Where this shows up in the enterprise

Git's git merge-base: the underlying algorithm finds the LCA in a commit DAG; for linear histories it reduces to the BST case.
Filesystem permissions: NFS and POSIX ACLs walk the directory tree to find the most specific common parent of two files when computing inheritable permissions.
Cloud IAM hierarchies: AWS Organisations, Google Cloud Resource Manager, and Azure Management Groups all run LCA queries against their account trees to compute consolidated billing and policy scope.
PostgreSQL ltree extension: ltree is a hierarchical label type indexed as a BST-like structure; LCA queries are a core operation.
MongoDB document hierarchies: $graphLookup with $lt and $gt filters can compute LCA over a tree-shaped reference graph.
DNS delegation: AWS Route 53 and Cloudflare DNS resolve the most-specific common authoritative zone for two queries.
CDN routing: prefix tries (effectively BSTs over bit positions) compute LCA when consolidating overlapping prefixes.
TypeScript compiler: type-system LCA queries (the common supertype of two types) traverse the inheritance tree under similar rules.
XGBoost and LightGBM: decision-tree interpretability tools find the LCA of two input paths to explain "what shared decision led to both predictions".
Reddit and Hacker News: comment threads use LCA to identify the deepest shared parent when a user replies to multiple messages.

The pattern is universal: any hierarchy where two items need to share a scope has somebody running LCA.

Variants you'll see elsewhere

lowest-common-ancestor-binary-tree: general binary tree, the recursion-both-sides variant.
lowest-common-ancestor-of-deepest-leaves: LCA of the deepest leaves; combines depth tracking with LCA.
find-distance-in-binary-tree: distance between two nodes; uses LCA as an intermediate step.
kth-ancestor-of-a-tree-node: precompute ancestors for O(log n) ancestor queries; related but a different data structure (binary lifting).
path-to-node: stash the root-to-node path; another way to compute LCA by intersecting two paths.
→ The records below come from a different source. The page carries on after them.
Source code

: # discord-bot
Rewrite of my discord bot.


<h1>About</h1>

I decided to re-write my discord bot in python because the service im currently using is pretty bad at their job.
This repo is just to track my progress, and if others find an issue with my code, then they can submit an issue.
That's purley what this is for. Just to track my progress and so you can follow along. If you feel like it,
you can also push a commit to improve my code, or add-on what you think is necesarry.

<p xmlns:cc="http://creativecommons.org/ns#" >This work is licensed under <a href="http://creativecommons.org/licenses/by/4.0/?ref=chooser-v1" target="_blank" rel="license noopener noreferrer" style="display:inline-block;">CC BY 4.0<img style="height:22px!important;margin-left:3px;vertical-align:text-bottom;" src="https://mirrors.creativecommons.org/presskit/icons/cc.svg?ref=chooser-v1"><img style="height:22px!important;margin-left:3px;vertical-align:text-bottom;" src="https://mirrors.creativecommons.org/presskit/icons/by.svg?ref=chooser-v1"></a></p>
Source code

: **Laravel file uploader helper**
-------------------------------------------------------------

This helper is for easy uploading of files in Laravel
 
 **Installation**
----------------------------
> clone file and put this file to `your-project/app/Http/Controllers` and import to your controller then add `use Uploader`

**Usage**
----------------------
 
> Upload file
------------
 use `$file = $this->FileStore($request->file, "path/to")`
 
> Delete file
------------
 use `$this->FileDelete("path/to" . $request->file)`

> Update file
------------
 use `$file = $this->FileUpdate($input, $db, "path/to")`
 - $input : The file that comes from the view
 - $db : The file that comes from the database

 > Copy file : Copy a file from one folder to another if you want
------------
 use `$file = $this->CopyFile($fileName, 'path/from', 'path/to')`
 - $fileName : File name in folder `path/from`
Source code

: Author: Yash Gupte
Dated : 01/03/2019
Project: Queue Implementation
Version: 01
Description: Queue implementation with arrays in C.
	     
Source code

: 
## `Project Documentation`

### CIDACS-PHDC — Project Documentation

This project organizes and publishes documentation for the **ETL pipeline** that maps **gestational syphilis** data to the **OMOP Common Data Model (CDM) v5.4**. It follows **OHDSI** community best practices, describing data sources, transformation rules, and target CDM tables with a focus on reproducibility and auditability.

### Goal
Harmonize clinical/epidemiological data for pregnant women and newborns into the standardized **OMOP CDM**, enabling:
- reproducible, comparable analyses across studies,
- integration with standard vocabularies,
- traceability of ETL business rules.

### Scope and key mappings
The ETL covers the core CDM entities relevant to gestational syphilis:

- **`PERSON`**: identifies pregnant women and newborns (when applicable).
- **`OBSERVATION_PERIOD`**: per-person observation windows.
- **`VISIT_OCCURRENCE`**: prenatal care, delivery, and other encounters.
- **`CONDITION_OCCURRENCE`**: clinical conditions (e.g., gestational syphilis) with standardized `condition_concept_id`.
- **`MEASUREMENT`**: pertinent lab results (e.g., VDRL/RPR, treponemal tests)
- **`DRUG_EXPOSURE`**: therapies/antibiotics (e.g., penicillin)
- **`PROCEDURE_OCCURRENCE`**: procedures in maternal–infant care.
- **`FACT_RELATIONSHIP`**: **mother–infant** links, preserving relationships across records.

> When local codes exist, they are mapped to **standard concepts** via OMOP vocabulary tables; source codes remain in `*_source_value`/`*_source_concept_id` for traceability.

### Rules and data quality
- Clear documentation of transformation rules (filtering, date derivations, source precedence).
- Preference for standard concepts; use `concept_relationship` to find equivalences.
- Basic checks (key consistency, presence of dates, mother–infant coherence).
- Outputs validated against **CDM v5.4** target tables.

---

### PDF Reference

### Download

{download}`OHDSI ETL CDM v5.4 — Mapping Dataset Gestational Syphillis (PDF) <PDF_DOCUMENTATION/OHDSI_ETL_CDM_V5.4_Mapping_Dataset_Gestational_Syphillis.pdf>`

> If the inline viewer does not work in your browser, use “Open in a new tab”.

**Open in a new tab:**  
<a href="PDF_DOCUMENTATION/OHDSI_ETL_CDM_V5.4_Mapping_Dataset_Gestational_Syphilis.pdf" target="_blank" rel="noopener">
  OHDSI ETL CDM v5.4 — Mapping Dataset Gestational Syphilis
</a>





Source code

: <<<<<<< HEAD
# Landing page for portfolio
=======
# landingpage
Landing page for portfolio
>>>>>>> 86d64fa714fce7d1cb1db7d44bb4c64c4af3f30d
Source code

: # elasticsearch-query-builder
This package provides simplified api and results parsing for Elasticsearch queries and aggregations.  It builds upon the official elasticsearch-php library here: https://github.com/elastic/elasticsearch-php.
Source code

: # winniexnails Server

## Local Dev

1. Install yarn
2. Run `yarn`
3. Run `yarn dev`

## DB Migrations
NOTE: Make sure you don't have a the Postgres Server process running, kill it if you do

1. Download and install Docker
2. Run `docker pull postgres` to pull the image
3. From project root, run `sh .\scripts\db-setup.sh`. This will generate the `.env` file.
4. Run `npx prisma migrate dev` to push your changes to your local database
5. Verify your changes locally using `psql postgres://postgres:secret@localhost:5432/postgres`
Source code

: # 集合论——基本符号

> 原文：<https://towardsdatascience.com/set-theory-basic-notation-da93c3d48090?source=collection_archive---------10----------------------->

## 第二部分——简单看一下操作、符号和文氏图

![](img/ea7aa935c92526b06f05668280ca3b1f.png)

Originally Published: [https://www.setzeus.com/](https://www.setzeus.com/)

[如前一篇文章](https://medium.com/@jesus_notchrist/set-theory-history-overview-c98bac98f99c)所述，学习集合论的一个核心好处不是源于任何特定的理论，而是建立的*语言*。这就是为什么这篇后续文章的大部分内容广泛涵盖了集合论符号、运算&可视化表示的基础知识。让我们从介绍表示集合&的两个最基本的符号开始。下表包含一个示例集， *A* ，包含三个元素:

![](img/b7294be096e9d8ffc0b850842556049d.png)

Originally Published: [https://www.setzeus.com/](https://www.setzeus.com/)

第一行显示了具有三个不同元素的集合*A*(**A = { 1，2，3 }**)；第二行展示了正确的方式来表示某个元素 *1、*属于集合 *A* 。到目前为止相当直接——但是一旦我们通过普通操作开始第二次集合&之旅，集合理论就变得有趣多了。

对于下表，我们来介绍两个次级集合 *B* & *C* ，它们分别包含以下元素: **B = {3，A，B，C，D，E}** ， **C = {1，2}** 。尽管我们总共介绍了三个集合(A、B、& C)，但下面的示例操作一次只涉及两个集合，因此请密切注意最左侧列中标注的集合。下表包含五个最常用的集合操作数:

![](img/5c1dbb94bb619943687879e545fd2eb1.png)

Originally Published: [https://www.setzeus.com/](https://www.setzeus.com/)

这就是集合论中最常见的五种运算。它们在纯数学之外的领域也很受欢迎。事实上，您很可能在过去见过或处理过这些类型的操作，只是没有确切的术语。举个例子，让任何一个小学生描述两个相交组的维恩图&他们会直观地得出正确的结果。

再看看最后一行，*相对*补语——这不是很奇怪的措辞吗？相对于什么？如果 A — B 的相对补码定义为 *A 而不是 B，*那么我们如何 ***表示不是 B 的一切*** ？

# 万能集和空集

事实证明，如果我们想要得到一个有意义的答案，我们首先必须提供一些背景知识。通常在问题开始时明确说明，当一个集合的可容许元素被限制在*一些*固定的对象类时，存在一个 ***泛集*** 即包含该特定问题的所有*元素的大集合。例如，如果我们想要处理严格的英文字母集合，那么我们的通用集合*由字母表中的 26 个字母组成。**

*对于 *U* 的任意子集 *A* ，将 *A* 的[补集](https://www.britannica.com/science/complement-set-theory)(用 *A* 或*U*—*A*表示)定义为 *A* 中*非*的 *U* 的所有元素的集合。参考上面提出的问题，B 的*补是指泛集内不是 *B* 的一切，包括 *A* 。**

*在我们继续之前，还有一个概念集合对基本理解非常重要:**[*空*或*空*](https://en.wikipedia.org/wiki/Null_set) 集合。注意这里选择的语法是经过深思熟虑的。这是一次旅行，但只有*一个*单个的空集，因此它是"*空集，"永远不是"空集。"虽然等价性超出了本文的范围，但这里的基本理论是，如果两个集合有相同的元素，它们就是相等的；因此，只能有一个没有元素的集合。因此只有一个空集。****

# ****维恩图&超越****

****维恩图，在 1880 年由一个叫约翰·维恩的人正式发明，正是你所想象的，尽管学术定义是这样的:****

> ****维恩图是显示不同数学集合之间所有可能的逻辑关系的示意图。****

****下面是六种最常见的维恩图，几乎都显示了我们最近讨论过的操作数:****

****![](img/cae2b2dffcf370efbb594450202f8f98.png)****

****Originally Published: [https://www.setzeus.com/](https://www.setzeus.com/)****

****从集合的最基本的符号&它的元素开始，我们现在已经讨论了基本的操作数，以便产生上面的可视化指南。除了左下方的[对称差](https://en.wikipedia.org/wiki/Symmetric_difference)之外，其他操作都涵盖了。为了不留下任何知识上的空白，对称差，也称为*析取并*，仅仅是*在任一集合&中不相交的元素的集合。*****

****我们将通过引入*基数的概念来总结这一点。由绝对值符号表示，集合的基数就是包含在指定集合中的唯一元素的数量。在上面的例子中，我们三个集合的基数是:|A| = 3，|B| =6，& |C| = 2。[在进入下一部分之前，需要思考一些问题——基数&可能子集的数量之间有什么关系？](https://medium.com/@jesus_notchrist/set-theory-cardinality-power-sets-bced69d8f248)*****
How parikshan turns this into a learning loop

After you read this article and click through to the practice link, the parikshan flow integrates four layers:

The editor runs your code against public tests and per-session dynamic private tests. The dynamic suite includes a 10⁴-node skewed BST to verify the iterative form, plus shapes where one target is an ancestor of the other (the inclusive comparison is the only way to clear them).
Hints are graduated. The first hint points at the BST ordering. The third gives the loop skeleton. Each hint costs integrity.
The AI training assistant offers Explain, Review, Find Bugs, Add Comments, Optimise at small costs in exam mode; free in practice.
The dispute flow runs after the verdict. The common mistake is candidates who solve the general binary-tree LCA and ignore the BST property; the reviewer can confirm the simpler algorithm is the expected one.

Read the concept, attempt in practice mode, take hints when stuck, then redo in exam mode. When you can write the iterative descent in under three minutes without touching AI, the pattern is in your fingers.

In the AI-integrated workspace

In your future job, you will not write lca_bst by hand. An agent will. Your job is to:

Recognise that LCA on a BST is a single descent with three branching cases, no recursion, no extra memory.
Tell the agent precisely: "iterate from the root; descend right if cur.val < lo, descend left if cur.val > hi, otherwise return cur.val. Use inclusive comparisons so an ancestor that equals a target also matches".
Read the agent's code and reject it if you see the general-binary-tree LCA recursion. That works but wastes the BST property; it is O(n) where O(log n) is available.
Stress-test on the edge cases the agent will silently miss: one target is the root, one target is an ancestor of the other, the two targets are leaves on opposite sides, a degenerate left-only chain.

Candidates who can name "this is BST-LCA, single descent on the ordering" within five seconds are the ones who direct AI agents productively. Candidates who cannot recognise the pattern end up approving the slower general-tree recursion, which works on the sample and silently misses the latency budget on production traffic. parikshan is built to train the first kind.